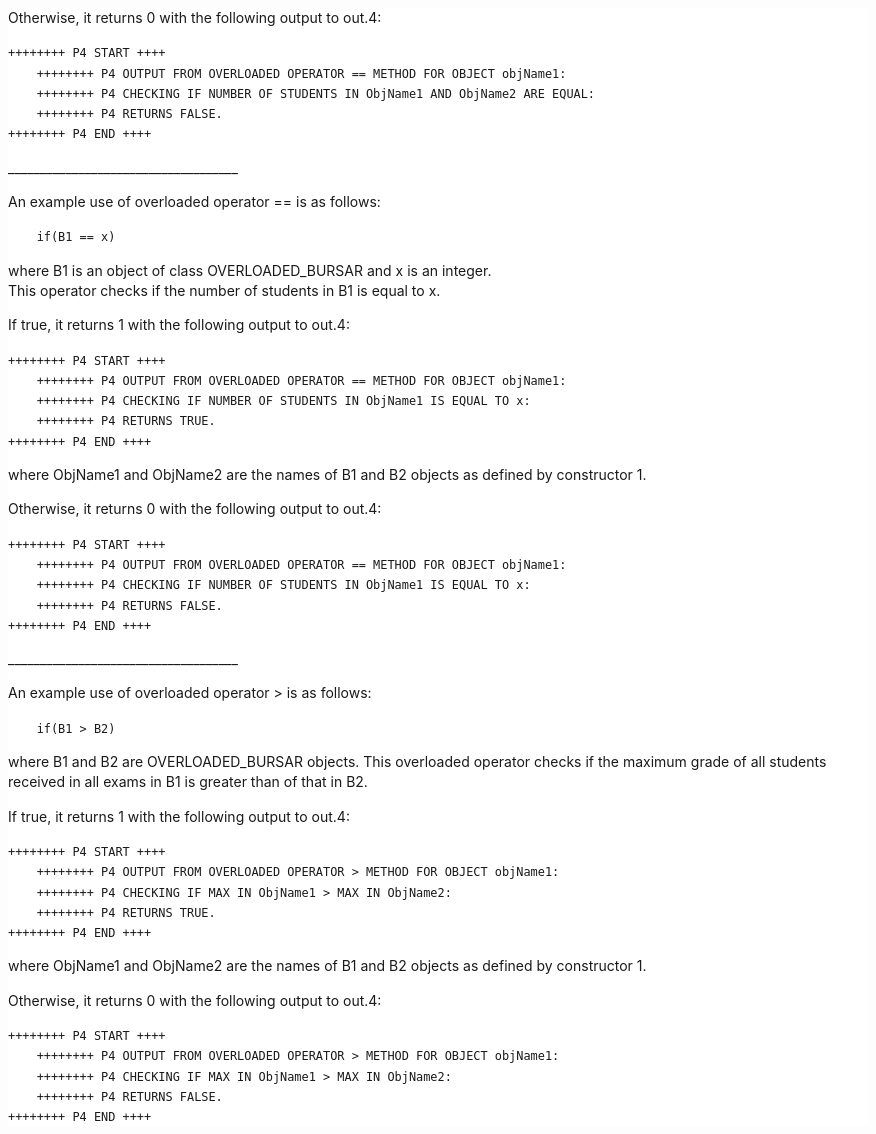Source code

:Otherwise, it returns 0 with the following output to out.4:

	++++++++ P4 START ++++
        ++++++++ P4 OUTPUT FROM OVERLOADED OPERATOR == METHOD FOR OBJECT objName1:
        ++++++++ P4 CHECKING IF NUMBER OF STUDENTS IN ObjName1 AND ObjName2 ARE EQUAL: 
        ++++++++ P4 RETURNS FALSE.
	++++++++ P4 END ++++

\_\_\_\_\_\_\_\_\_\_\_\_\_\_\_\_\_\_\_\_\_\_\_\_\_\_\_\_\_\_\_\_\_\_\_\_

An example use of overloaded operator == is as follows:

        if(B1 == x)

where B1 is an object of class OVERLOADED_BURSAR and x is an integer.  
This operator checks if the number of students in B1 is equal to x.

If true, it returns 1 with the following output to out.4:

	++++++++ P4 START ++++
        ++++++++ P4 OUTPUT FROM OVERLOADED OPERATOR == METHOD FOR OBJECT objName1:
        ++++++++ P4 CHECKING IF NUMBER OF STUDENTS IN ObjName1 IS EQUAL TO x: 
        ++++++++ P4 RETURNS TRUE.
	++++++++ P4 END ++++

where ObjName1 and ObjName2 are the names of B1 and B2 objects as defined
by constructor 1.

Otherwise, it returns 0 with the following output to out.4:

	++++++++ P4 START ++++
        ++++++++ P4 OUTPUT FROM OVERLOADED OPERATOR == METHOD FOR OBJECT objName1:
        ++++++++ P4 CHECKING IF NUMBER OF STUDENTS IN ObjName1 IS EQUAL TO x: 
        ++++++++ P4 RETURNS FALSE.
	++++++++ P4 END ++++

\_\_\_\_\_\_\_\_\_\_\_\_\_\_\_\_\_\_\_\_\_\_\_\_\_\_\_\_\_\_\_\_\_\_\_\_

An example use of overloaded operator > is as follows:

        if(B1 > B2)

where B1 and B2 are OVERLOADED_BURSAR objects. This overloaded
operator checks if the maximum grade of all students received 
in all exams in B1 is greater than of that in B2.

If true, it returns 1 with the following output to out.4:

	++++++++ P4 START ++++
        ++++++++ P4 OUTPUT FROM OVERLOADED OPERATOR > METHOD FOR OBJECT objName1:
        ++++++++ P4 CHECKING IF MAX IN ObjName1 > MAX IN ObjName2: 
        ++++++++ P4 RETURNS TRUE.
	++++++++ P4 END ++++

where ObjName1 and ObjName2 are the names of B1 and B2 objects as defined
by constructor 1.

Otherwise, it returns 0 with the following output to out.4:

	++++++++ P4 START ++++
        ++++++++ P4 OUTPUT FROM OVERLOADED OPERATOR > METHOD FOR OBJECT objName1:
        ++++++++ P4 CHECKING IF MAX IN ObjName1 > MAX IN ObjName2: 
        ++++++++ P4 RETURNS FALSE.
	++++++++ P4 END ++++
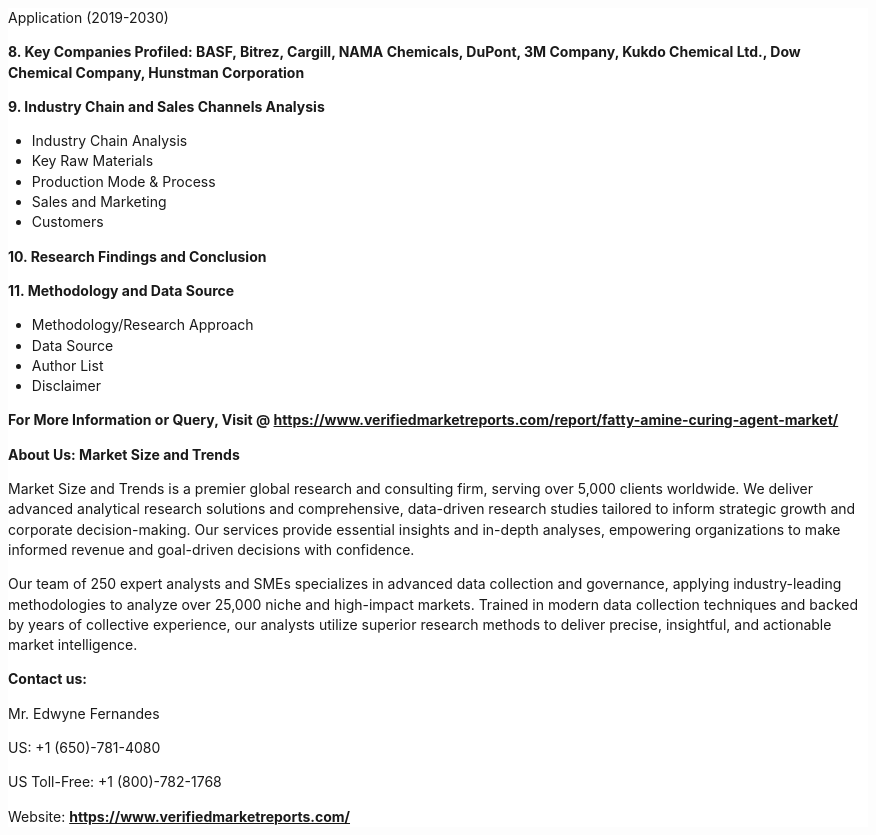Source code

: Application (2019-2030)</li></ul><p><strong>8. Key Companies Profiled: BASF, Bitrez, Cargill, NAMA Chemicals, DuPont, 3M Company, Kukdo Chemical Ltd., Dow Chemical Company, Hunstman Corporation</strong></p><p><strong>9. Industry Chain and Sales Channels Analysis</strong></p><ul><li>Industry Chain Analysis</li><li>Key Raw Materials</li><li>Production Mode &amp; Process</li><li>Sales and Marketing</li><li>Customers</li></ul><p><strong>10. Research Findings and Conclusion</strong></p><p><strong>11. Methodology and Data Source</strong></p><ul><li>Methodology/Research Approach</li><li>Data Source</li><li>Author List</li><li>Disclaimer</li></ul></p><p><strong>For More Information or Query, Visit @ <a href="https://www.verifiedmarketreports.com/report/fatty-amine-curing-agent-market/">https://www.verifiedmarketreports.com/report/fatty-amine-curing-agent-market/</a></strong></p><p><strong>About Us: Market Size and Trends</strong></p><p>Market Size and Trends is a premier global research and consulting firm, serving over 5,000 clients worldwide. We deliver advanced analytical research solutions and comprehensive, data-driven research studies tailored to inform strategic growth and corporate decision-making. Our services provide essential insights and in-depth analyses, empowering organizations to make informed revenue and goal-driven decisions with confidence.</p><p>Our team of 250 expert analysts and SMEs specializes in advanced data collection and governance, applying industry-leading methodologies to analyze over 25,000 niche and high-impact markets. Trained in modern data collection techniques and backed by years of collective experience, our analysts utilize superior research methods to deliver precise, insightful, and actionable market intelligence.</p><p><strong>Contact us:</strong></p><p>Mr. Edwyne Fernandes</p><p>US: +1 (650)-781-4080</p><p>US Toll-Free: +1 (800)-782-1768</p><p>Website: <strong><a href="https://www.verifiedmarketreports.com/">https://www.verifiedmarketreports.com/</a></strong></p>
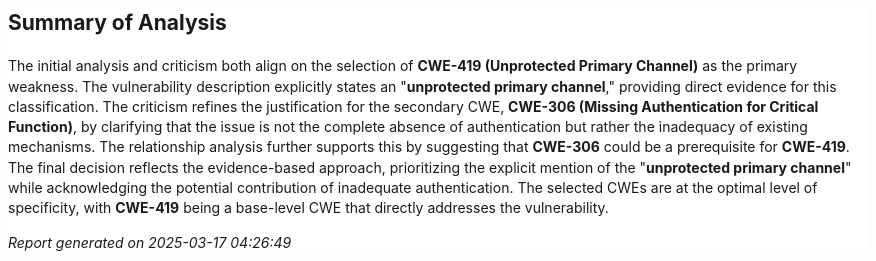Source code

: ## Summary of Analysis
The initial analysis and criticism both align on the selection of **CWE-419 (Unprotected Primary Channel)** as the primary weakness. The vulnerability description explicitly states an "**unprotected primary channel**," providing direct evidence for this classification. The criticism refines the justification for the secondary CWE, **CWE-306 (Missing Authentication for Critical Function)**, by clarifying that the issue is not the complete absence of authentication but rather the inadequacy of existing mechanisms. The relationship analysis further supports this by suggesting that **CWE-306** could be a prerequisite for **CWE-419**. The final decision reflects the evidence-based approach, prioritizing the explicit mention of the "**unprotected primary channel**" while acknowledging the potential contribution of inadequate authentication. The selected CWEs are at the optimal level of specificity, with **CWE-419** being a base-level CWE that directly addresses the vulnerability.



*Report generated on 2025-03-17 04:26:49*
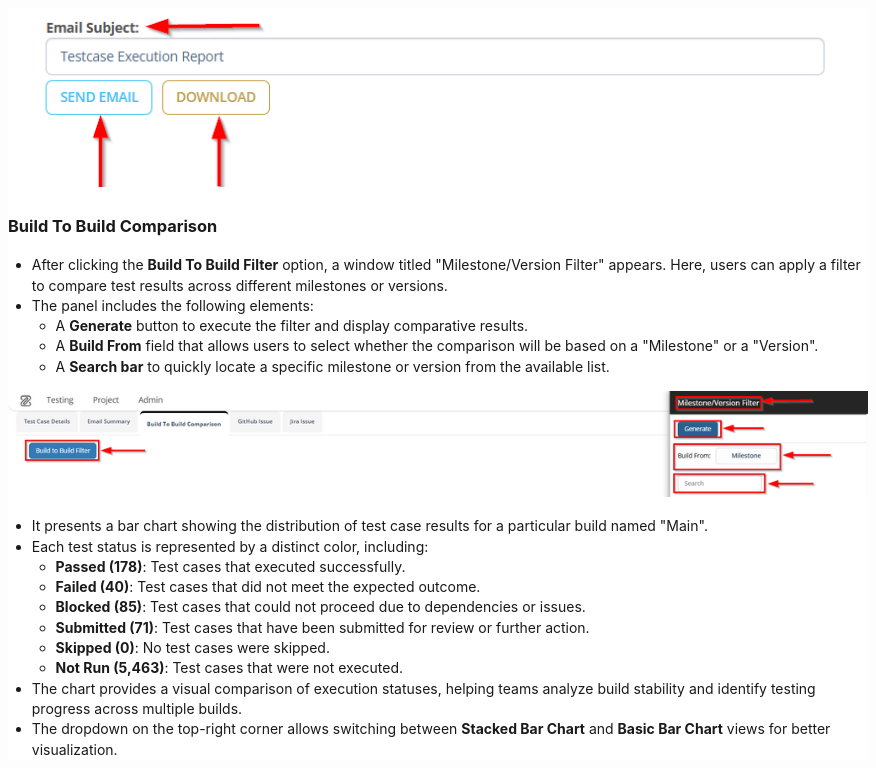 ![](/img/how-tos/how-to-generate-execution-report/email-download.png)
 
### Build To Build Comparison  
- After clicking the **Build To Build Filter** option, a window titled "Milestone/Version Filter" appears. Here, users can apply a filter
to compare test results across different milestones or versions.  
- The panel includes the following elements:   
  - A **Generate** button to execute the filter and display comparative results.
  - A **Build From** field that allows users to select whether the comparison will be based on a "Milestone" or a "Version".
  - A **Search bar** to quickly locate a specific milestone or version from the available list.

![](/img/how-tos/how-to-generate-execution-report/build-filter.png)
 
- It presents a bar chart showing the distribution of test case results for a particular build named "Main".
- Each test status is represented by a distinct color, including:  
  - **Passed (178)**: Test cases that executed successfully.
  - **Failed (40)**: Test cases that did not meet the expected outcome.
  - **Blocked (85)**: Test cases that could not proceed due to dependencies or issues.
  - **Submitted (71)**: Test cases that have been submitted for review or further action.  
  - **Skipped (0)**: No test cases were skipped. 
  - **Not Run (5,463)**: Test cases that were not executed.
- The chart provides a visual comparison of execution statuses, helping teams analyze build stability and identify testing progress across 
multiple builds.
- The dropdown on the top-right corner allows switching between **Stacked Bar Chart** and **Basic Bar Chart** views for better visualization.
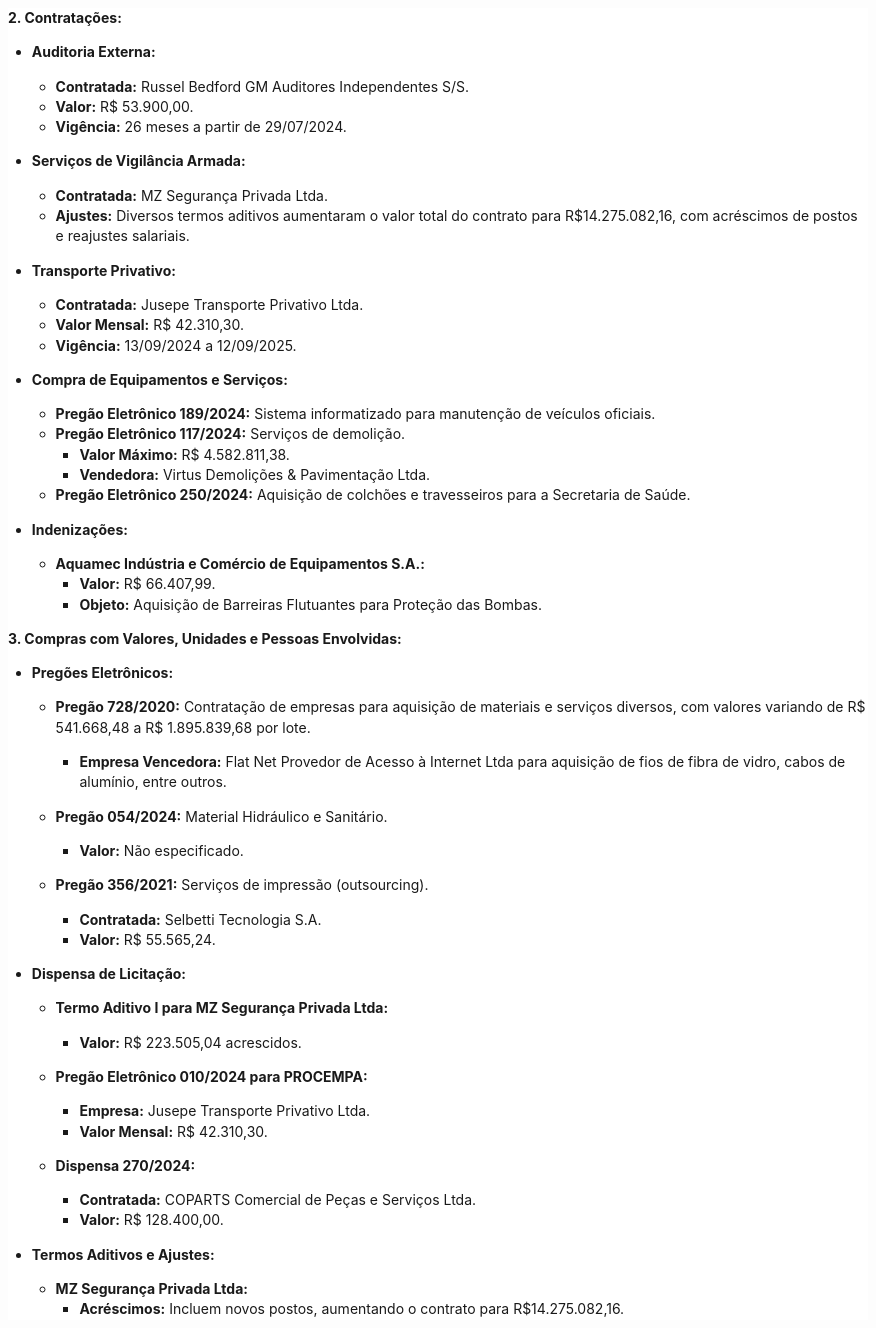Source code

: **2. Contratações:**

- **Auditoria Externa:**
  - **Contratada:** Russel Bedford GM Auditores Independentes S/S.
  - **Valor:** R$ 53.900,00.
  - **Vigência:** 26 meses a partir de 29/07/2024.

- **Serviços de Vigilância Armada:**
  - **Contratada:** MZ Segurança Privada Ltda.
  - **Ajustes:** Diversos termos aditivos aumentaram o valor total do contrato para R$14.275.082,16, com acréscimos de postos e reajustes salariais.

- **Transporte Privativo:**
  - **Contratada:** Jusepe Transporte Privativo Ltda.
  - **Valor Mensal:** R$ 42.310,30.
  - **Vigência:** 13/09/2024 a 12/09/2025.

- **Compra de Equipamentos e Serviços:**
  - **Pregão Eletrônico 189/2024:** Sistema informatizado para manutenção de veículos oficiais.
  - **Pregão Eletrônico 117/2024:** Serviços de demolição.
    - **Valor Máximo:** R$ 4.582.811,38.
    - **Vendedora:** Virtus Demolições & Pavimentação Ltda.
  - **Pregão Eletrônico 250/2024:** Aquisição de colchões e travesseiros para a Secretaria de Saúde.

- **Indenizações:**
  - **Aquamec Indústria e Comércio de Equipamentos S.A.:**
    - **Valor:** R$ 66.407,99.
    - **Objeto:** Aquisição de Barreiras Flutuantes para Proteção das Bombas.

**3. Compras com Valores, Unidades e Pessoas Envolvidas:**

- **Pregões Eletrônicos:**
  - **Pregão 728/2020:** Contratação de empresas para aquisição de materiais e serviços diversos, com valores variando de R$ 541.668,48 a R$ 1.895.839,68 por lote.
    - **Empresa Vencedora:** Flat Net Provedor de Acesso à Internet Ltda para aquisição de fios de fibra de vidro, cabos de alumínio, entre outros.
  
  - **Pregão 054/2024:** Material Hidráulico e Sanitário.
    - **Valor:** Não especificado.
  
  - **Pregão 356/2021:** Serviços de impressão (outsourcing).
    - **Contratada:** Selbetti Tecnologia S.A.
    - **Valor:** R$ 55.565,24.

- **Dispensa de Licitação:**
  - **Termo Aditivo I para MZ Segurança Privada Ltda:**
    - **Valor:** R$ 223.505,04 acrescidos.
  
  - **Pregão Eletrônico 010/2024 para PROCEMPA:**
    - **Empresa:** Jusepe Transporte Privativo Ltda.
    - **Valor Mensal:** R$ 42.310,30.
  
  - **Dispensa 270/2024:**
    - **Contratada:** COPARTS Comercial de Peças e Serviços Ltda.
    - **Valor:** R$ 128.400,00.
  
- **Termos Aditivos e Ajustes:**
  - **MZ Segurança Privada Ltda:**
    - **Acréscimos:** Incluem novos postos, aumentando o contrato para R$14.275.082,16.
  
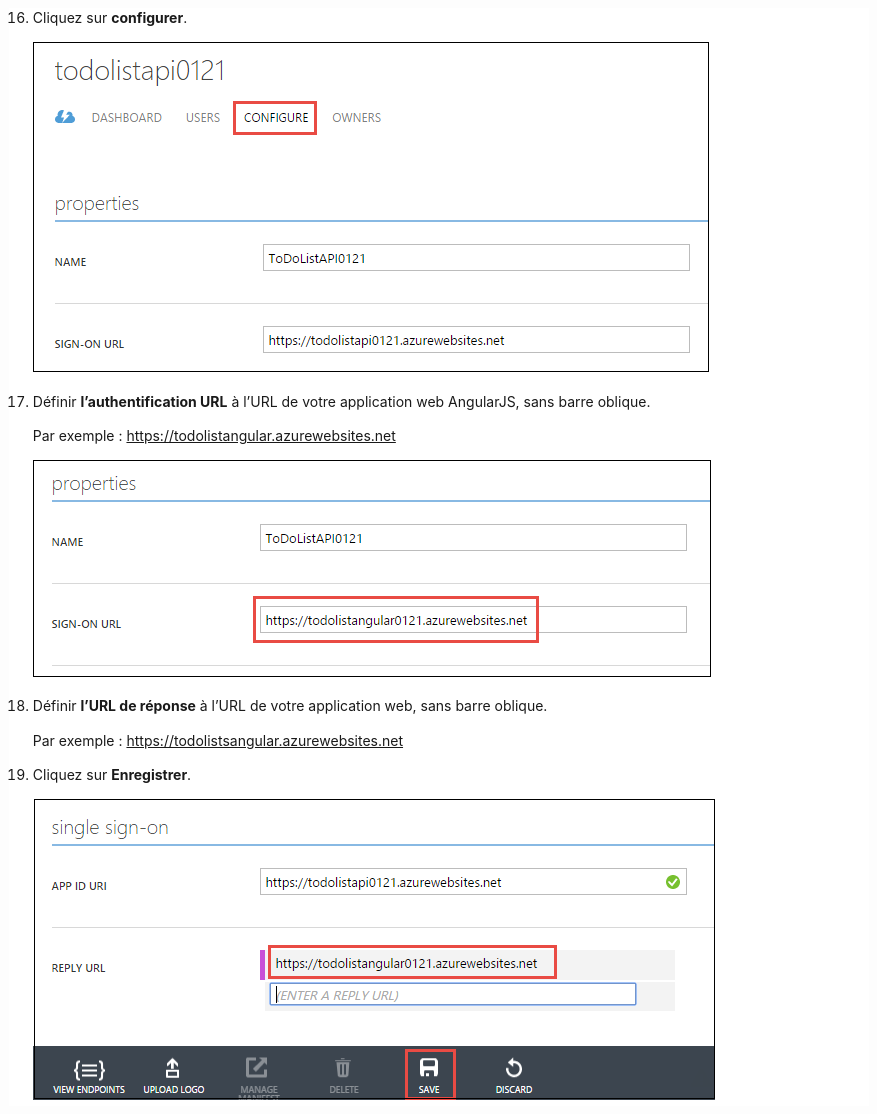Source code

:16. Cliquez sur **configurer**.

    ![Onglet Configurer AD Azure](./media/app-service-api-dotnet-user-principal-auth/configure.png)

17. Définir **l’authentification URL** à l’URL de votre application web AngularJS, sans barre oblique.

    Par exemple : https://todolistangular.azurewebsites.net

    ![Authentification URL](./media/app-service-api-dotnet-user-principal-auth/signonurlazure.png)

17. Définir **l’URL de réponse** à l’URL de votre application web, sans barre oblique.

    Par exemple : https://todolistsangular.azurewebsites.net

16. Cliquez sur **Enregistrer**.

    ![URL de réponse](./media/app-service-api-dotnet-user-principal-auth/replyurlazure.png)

■ Your objective:
How many rows above contain the word "cases"? Case counts. Reply with the number only.

■ Answer section:
6